Tuesday, December 15, 2015

Vacillations

“You will keep in perfect peace all who trust in you, all whose thoughts are fixed on you!” (Isaiah 26:3, NLT).

She is a close personal friend. A new diagnosis of cancer had changed her life. I was not her doctor, but she used me to help interpret her cancer management.
She is a woman of great faith in the Lord, dedicated to His will for her life, confident that He will place purpose in her pain and glorify His name through her new struggle. She voices this faith and voices her love for God to all of her providers with great courage and confidence. And yet, there are times in her days where the struggle is too much to bear alone. At these times, I hear her voice of faith through tears of anxiety and discouragement.


Dietrich Bonhoeffer, in prison leading to his execution, wrote of the vacillations of in his spirit with this excerpt from one of his poems:
Who am I?
They often tell me I stepped from my cell’s confinement calmly, cheerfully, firmly, like a Squire from his country-house.
Who am I?
They often tell me I used to speak to my warders freely and friendly and clearly, as though it were mine to command….
Am I then really all that which other men tell of?
Or am I only what I myself know of myself?
Restless and longing and sick, like a bird in a cage, struggling for breath, as though hands were compressing my throat…faint, and ready to say farewell to it all?
Who am I?
This or the other?
Am I one person to-day and to-morrow another?
Am I both at once? ….
Who am I?
They mock me, these lonely questions of mine.
Whoever I am, Thou knowest, 0 God, I am Thine!

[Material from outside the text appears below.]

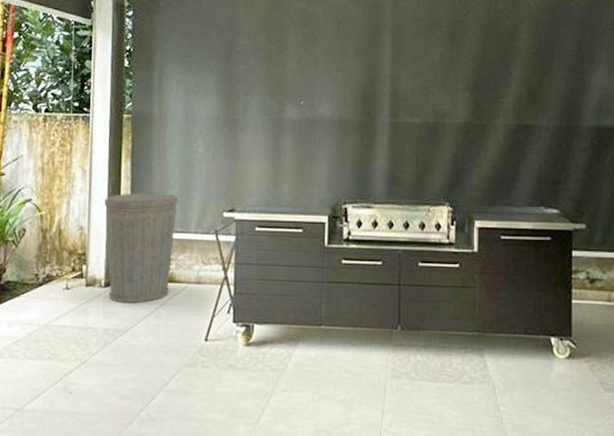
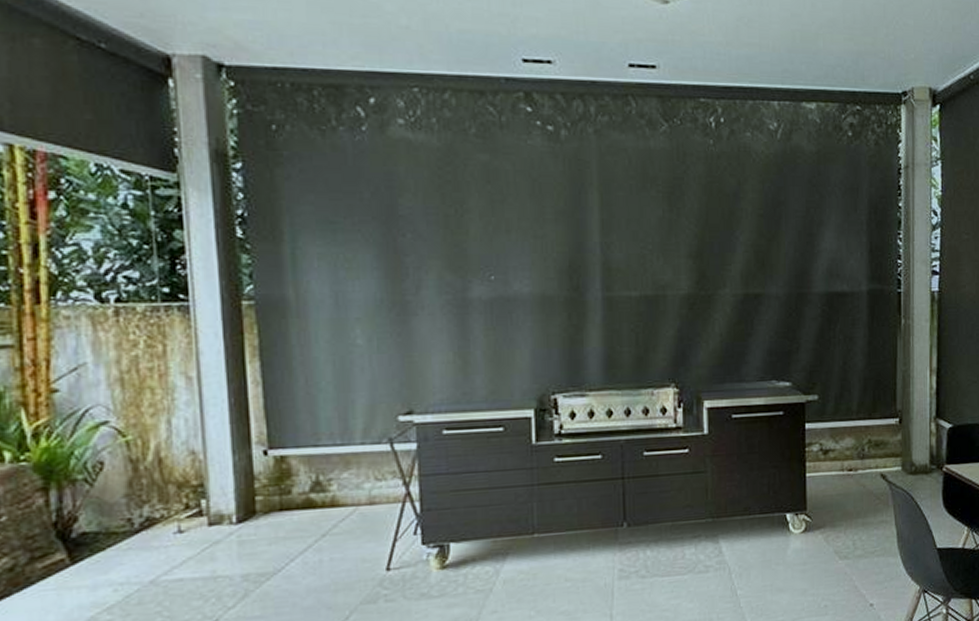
trash can: present [104,192,178,303] -> none [225,398,334,540]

Dietrich Bonhoeffer, Letters and Papers from Prison

Sometimes we as Christians imagine that enough faith will carry us through suffering without suffering. We are sometimes surprised when our faith does not always provide peace within the storm. But we must deal with life as it is. Jesus was indeed able to sleep through the storm but He also sweated drops of blood in Gethsemane.
The truth is, most of us move through our personal sufferings vacillating between high moments of faith and deep moments of discouragement. This is the truth of life, even for Christians. An endocrinologist friend of mine once put it this way, “When Jesus said, ‘In this world you will have tribulation,’ He expected us to tribulate.”
Isaiah promises peace when our thoughts are fixed on God, but our fixation as humans is fickle. Thank God that the strength of His arms is not dependent on the consistency of our focus.
          I steadier step when I recall
          That, if I slip, Thou dost not fall.

                    Arthur Hugh Clough
Dear God,
Thank you for your faithfulness within my vacillations of faith.